Task to complete
Copy exactly, and only, the lines from the line containing "sentiment_neutral" through the last line of the records below, both included, and leave out any pictures.

(Saved data entries)

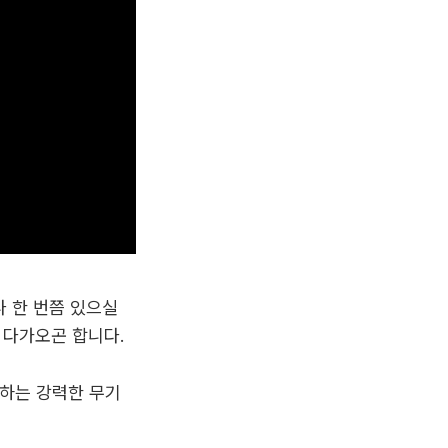
나 한 번쯤 있으실
 다가오곤 합니다.
용하는 강력한 무기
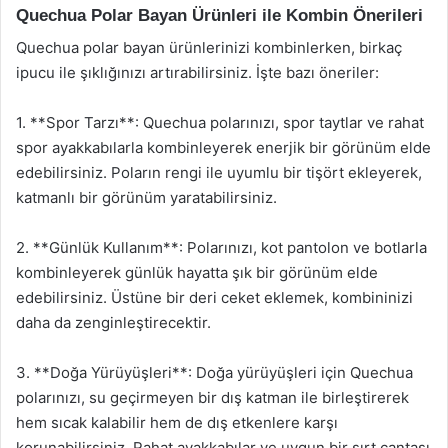
Quechua Polar Bayan Ürünleri ile Kombin Önerileri
Quechua polar bayan ürünlerinizi kombinlerken, birkaç
ipucu ile şıklığınızı artırabilirsiniz. İşte bazı öneriler:
1. **Spor Tarzı**: Quechua polarınızı, spor taytlar ve rahat
spor ayakkabılarla kombinleyerek enerjik bir görünüm elde
edebilirsiniz. Poların rengi ile uyumlu bir tişört ekleyerek,
katmanlı bir görünüm yaratabilirsiniz.
2. **Günlük Kullanım**: Polarınızı, kot pantolon ve botlarla
kombinleyerek günlük hayatta şık bir görünüm elde
edebilirsiniz. Üstüne bir deri ceket eklemek, kombininizi
daha da zenginleştirecektir.
3. **Doğa Yürüyüşleri**: Doğa yürüyüşleri için Quechua
polarınızı, su geçirmeyen bir dış katman ile birleştirerek
hem sıcak kalabilir hem de dış etkenlere karşı
korunabilirsiniz. Rahat ayakkabılar ve uygun bir sırt çantası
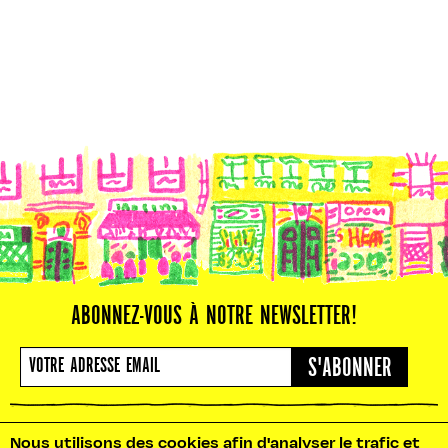
ABONNEZ-VOUS À NOTRE NEWSLETTER!
S'ABONNER
Nous utilisons des cookies afin d'analyser le trafic et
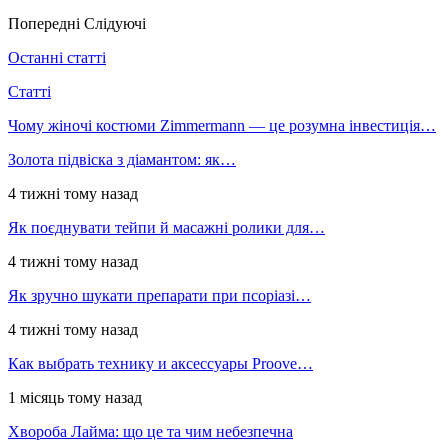
Попередні
Слідуючі
Останні статті
Статті
Чому жіночі костюми Zimmermann — це розумна інвестиція…
Золота підвіска з діамантом: як…
4 тижні тому назад
Як поєднувати тейпи й масажні ролики для…
4 тижні тому назад
Як зручно шукати препарати при псоріазі…
4 тижні тому назад
Как выбрать технику и аксессуары Proove…
1 місяць тому назад
Хвороба Лайма: що це та чим небезпечна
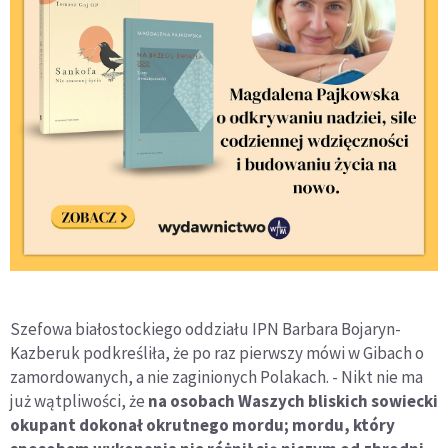
Szefowa białostockiego oddziału IPN Barbara Bojaryn-
Kazberuk podkreśliła, że po raz pierwszy mówi w Gibach o
zamordowanych, a nie zaginionych Polakach. - Nikt nie ma
już wątpliwości, że
na osobach Waszych bliskich sowiecki
okupant dokonał okrutnego mordu; mordu, który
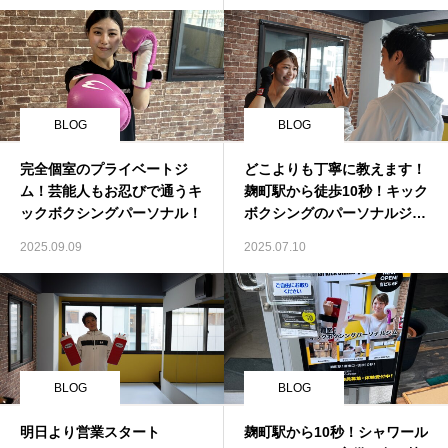
BLOG
BLOG
完全個室のプライベートジ
どこよりも丁寧に教えます！
ム！芸能人もお忍びで通うキ
麹町駅から徒歩10秒！キック
ックボクシングパーソナル！
ボクシングのパーソナルジ
ム！
2025.09.09
2025.07.10
BLOG
BLOG
明日より営業スタート
麹町駅から10秒！シャワール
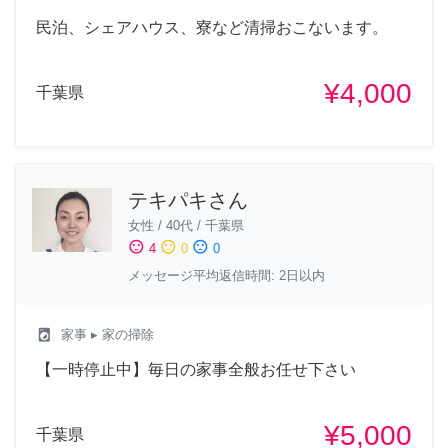
民泊、シェアハウス、寮など清掃おこないます。
¥4,000
千葉県
テキパキさん
女性
/
40代
/
千葉県
sentiment_satisfied
sentiment_neutral
sentiment_dissatisfied
4
0
0
メッセージ平均返信時間: 2日以内
local_laundry_service
家事
▸ 家の掃除
【一時停止中】毎日の家事全般お任せ下さい
¥5,000
千葉県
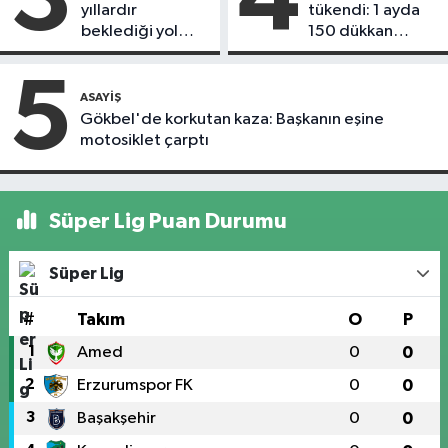
yıllardır
tükendi: 1 ayda
beklediği yol
150 dükkan
askıdan döndü
kapandı
5
ASAYIŞ
Gökbel'de korkutan kaza: Başkanın eşine
motosiklet çarptı
Süper Lig Puan Durumu
Süper Lig
#
Takım
O
P
1
Amed
0
0
2
Erzurumspor FK
0
0
3
Başakşehir
0
0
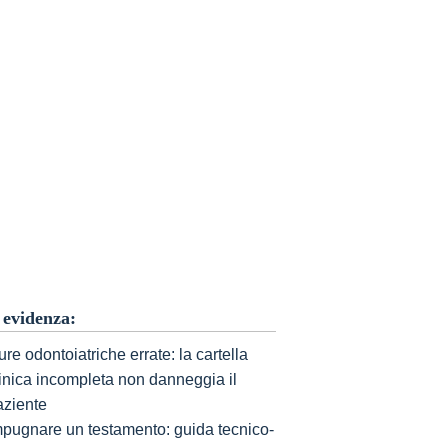
 evidenza:
re odontoiatriche errate: la cartella
linica incompleta non danneggia il
aziente
mpugnare un testamento: guida tecnico-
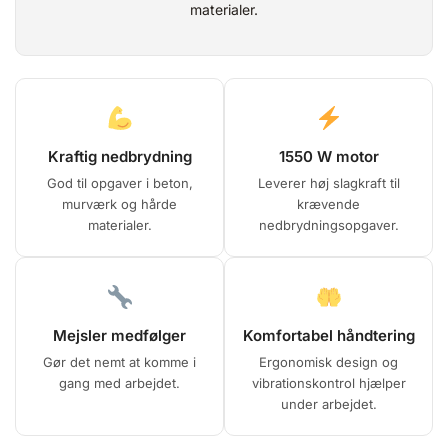
materialer.
Kraftig nedbrydning
1550 W motor
God til opgaver i beton,
Leverer høj slagkraft til
murværk og hårde
krævende
materialer.
nedbrydningsopgaver.
Mejsler medfølger
Komfortabel håndtering
Gør det nemt at komme i
Ergonomisk design og
gang med arbejdet.
vibrationskontrol hjælper
under arbejdet.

Exercise response
sentiment_neutral
sentiment_dissatisfied
4
0
0
メッセージ平均返信時間: 2日以内
local_laundry_service
家事
▸ 家の掃除
【一時停止中】毎日の家事全般お任せ下さい
¥5,000
千葉県
yıllardır
tükendi: 1 ayda
beklediği yol
150 dükkan
askıdan döndü
kapandı
5
ASAYIŞ
Gökbel'de korkutan kaza: Başkanın eşine
motosiklet çarptı
Süper Lig Puan Durumu
Süper Lig
#
Takım
O
P
1
Amed
0
0
2
Erzurumspor FK
0
0
3
Başakşehir
0
0
 evidenza:
re odontoiatriche errate: la cartella
linica incompleta non danneggia il
aziente
mpugnare un testamento: guida tecnico-
materialer.
Kraftig nedbrydning
1550 W motor
God til opgaver i beton,
Leverer høj slagkraft til
murværk og hårde
krævende
materialer.
nedbrydningsopgaver.
Mejsler medfølger
Komfortabel håndtering
Gør det nemt at komme i
Ergonomisk design og
gang med arbejdet.
vibrationskontrol hjælper
under arbejdet.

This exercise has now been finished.